- Born: Robert Wyndam Bucknell November 5, 1976 (age 49) London, U.K.
- Occupations: artist; writer; museum director;
- Years active: 1995–present

= Viktor Wynd =

British artist and gallery director

Viktor Wynd is a British artist, author, and curator, known for his collections of curiosities.

==Artwork==
Wynd established The Viktor Wynd Museum of Curiosities, Fine Art & Natural History in London's East End, a cabinet of curiosities featuring two-headed lambs, Fiji mermaids, unicorns, taxidermy, dodo bones, erotica, old master etchings, surrealist, occult and outsider art, and celebrity faeces. The museum was featured in a BBC Four documentary on cabinets of curiosity.

He previously ran a curiosity shop, Viktor Wynd's Little Shop of Horrors, dealing in taxidermy, shrunken heads and other oddities, including the erect mummified penis of a hanged man. In 2010 it was reported that Jonathan Ross's wife Jane Goldman had bought the skeleton of a two-headed baby from the shop.

He has curated around 50 exhibitions at his gallery, Viktor Wynd Fine Art, including exhibitions on Mervyn Peake, Tessa Farmer, Leonora Carrington, and Stephen Tennant.

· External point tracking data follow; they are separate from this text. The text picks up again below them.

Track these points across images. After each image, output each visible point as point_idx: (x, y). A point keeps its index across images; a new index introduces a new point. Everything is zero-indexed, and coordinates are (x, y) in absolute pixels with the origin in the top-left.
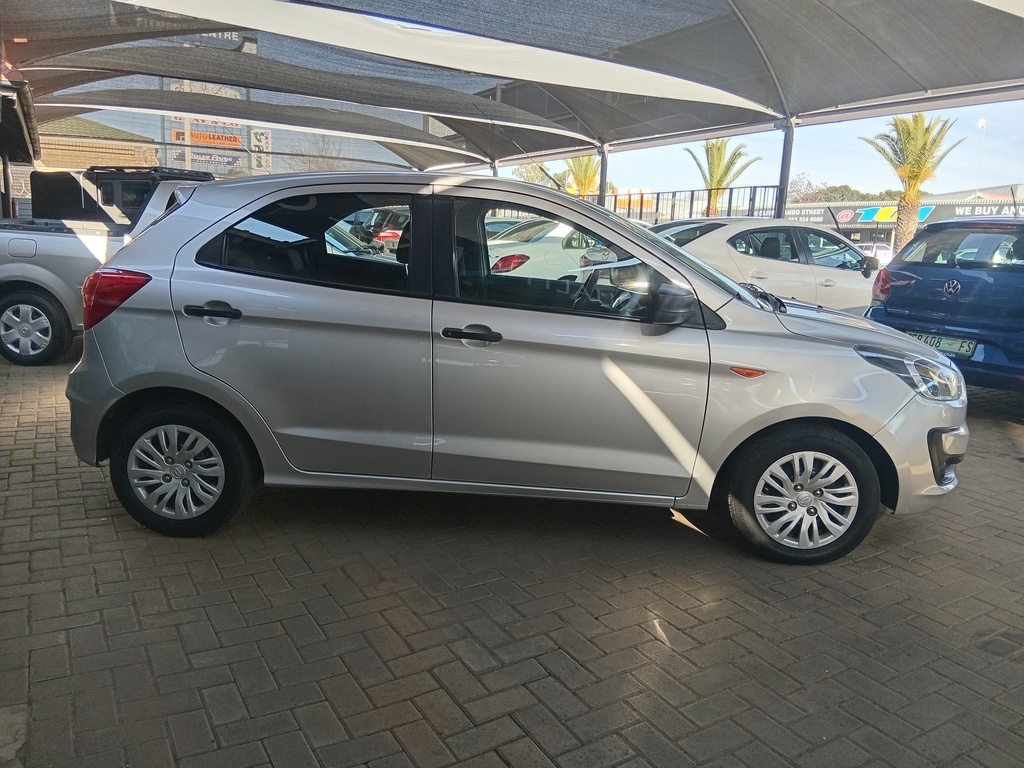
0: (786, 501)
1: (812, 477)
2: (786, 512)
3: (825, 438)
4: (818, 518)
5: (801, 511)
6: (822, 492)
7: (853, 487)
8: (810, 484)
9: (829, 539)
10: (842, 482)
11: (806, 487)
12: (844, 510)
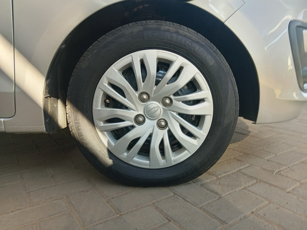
0: (132, 114)
1: (157, 83)
2: (133, 127)
3: (168, 31)
4: (169, 132)
5: (149, 126)
6: (171, 100)
7: (205, 92)
8: (156, 91)
9: (183, 156)
10: (193, 86)
11: (152, 96)
12: (197, 120)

In 2005, Wynd had an exhibition entitled "Structures of The Sublime: Towards a Greater Understanding of Chaos" at Ingalls & Associates in Miami, featuring drawings and video.

In 2007 he had another exhibition in Miami entitled "The Sorrows of Young Wynd" (in reference to Johann Wolfgang von Goethe) based around a waxwork figure of himself hanging by a noose from the middle of the gallery, and many other images of him committing suicide.

He founded The Last Tuesday Society with David Piper in 2003, which became known in London for its halloween parties and masked balls, often with literary themes. He also organised Wyndstock, a festival held at Houghton Hall in Norfolk, and runs a long-running literary salon in London.

==Other work==
Wynd is the author of four books. His first, Structures of The Sublime: Towards a Greater Understanding of Chaos, a fragmentary modernist anti-novel, was published in Miami in 2005. He went on to publish Viktor Wynd's Cabinet of Wonders with Prestel/Random House in 2014. His third book, The Unnatural History Museum, was released by Prestel/Penguin Random House in 2020, followed most recently by Dark Fairy Tales: Stories from Around the World (That Are Definitely Not Suitable for Children) in 2025.

Wynd wrote an essay about his friend Sebastian Horsley for Yale University Press's book Artist/Rebel/Dandy: Men of Fashion, compiled by Kate Irvin and Laurie Anne Brewer.

He has made several TV appearances, including the National Geographic documentary series Taboo. He has also lectured about cabinets of curiosities, his book and his museum at The Lost Lectures, the British Library, Manchester University, 5x15, and the Barbican.

He is a committee member of the London Institute of 'Pataphysics.